Variable Minimum Replicas can help balance the ability to support traffic spikes and keep down costs. If you’ve ever supported an app whose replicas are slow to start or that experiences massive traffic spikes, you’ve probably run into a need to increase your minimum replicas to maintain quality of service.
- For example: If one replica can support 100 reqs/sec, it could be configured to autoscale at 50 reqs/sec to avoid errors or lag seen above 100 reqs/sec. Having a minimum of 10 replicas would support traffic spikes better than a minimum of two.
- The only problem with this technique is that your costs go up, but it’s reasonable to think an app might have semi-predictable traffic spikes. Maybe a minimum of two would work outside of normal business hours; a minimum of 10 for hours when spikes are common and a minimum of five at other times.
- KEDA recently merged an option to plug multiple metrics into a user-customized formula to create composite metrics by plugging other metrics into math formulas. So, desired count = autoscaling metric + cron-based desired count can create the effect of having a variable minimum replica count.
Serverless and functions-as-a-service platforms hosted on Kubernetes, like the following:
- keda.sh
- knative.dev
- openfaas.com

Limitations and Consequences

All of the above sounds good, and we have tooling to pull it off. So, what’s this problematic limitation that’s preventing HPAs from being great?

The following limitation results in significant UX (user experience) consequences: https://github.com/kubernetes-sigs/custom-metrics-apiserver/issues/70

The limitation summarized is “There can only be one custom metrics server.” If you install the popular kube-prometheus-stack with default settings, you’ll get Prometheus Adapter. You can’t use KEDA’s keda-operator-metrics-apiserver, Knative’s Knative Pod Autoscaler, OpenFaaS Pro’s autoscaler, Datadog’s autoscaler or others. This is because they all work by hosting a custom metric server.
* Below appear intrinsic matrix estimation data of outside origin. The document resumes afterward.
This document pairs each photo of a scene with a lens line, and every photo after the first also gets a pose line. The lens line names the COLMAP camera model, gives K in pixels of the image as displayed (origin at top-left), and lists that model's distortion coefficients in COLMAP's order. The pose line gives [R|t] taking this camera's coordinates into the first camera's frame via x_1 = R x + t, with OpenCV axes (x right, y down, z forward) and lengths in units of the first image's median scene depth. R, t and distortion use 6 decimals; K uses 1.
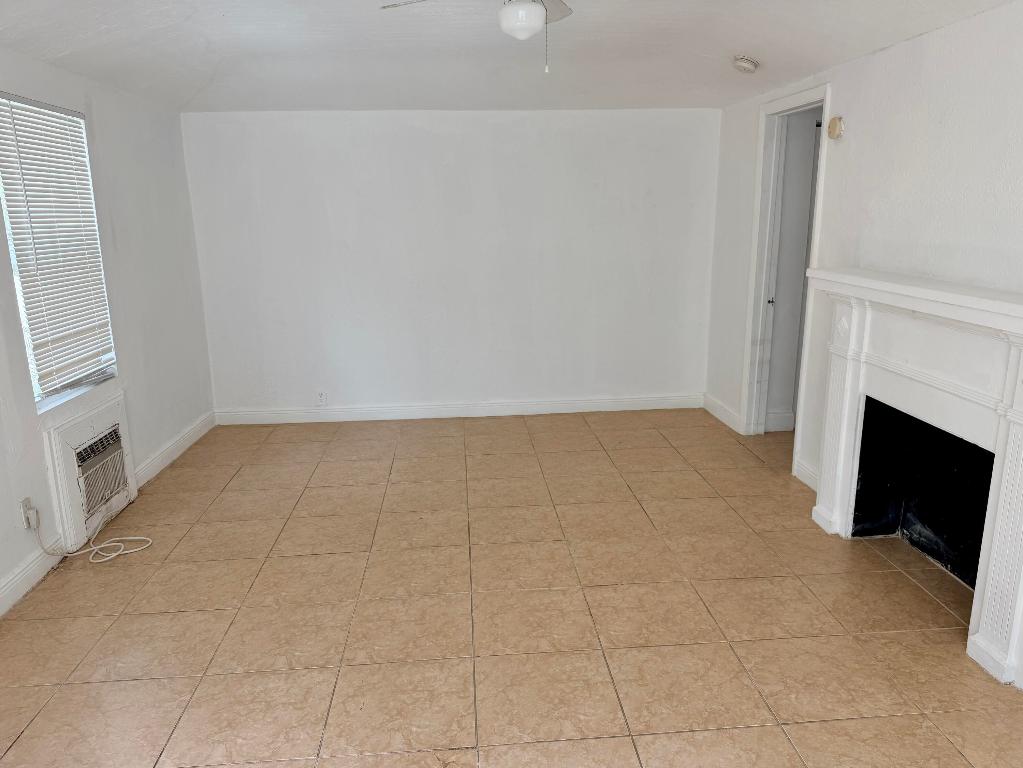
lens RADIAL K [[776.2, 0, 514.8], [0, 776.2, 388.9], [0, 0, 1]] dist [0.025637, -0.003244]
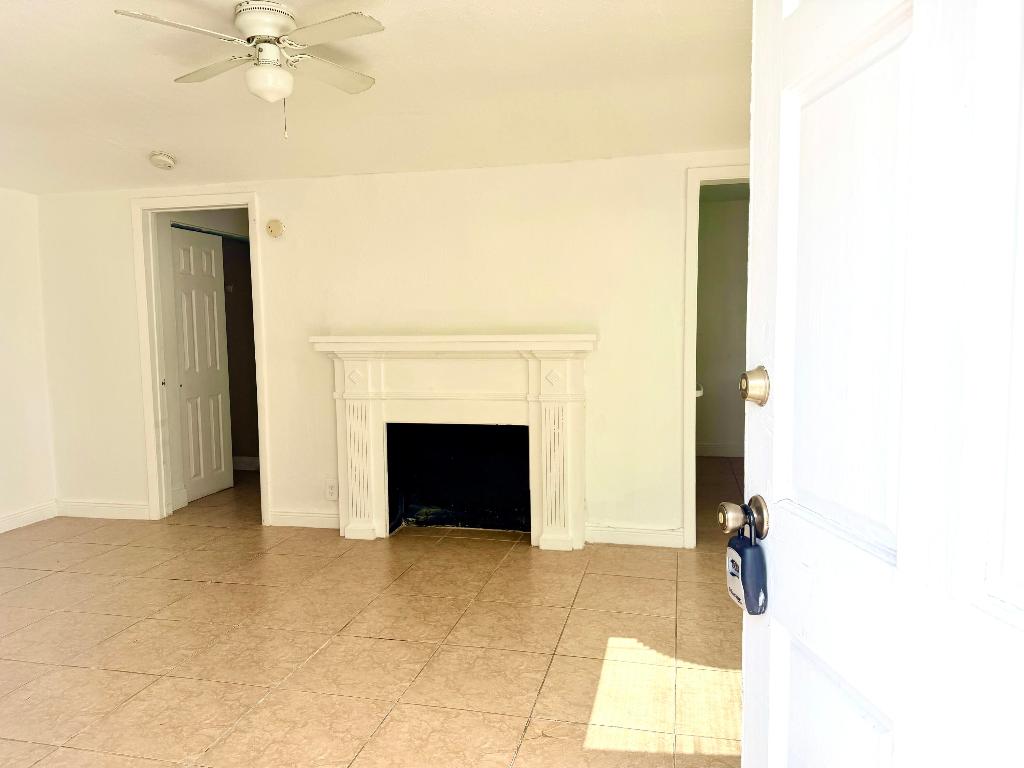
lens RADIAL K [[746.2, 0, 503.1], [0, 746.2, 381.8], [0, 0, 1]] dist [0.016957, -0.025388]
pose [[0.306579, -0.068085, 0.949407, -0.706889], [0.228707, 0.973487, -0.004042, -0.010296], [-0.923960, 0.218375, 0.314022, 0.399586]]
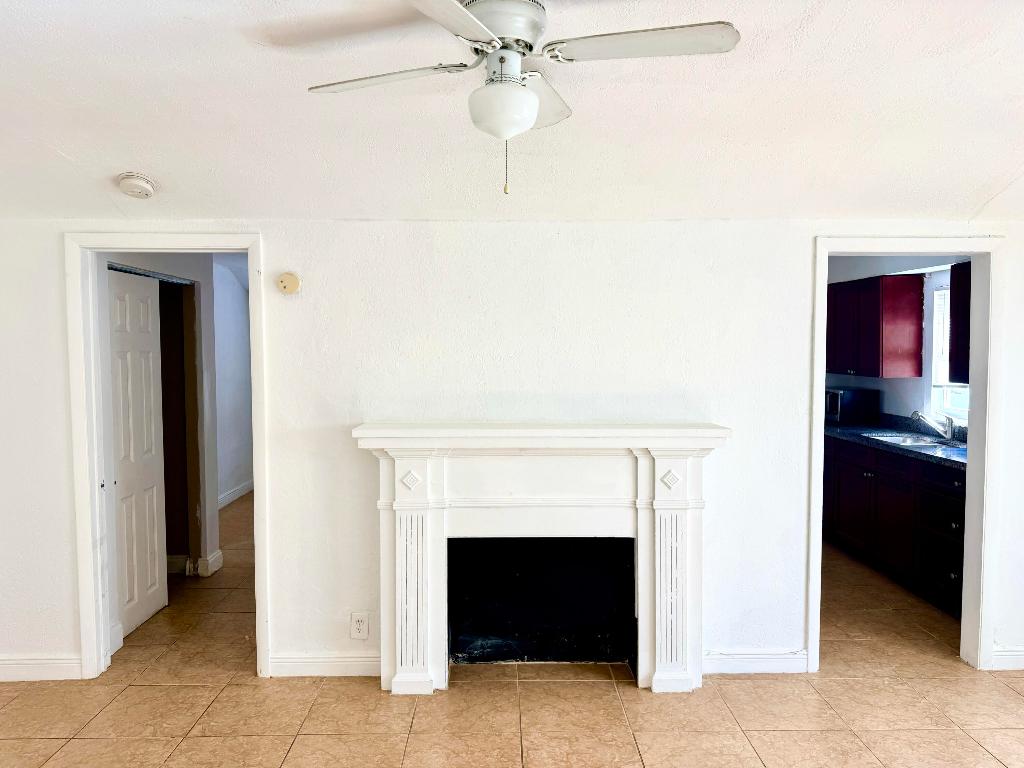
lens RADIAL K [[746.2, 0, 478.3], [0, 746.2, 370.9], [0, 0, 1]] dist [0.016957, -0.025388]
pose [[0.074042, -0.029374, 0.996822, -0.535756], [0.231099, 0.972862, 0.011502, -0.212647], [-0.970109, 0.229513, 0.078821, 0.836612]]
I think this is why KEDA has enough scalers to give the impression they want to be the poster child of feature creep. KEDA has over 60 scalers, including ones for Prometheus and Datadog. This doesn’t make sense until you realize that part of the reason is to work around the limitation.

So why does this limitation degrade the UX? Let’s start with an example of what good UX looks like.

The Kube Prometheus stack and Helm are popular for a reason. They offer a great UX and part of their secret sauce is following the concept of “convention over configuration.” They can offer sensible default values and a default configuration where hundreds to thousands of YAML objects are pre-wired together according to conventions to achieve a turnkey UX where a lot of stuff works out of the box.

A prerequisite for making that magical UX happen is the ability to own a namespace that won’t conflict with other things, as then you can establish conventions in your namespace so things can be pre-wired together without needing handcrafted configuration.

Multiple proofs-of-concept (PoCs) have been made for this common problem, and even a Kubernetes enhancement proposal was created to solve it; that fizzled out. It’s my hope that this article shines light on this problem and encourages custom metric scaling APIs to get some renewed interest.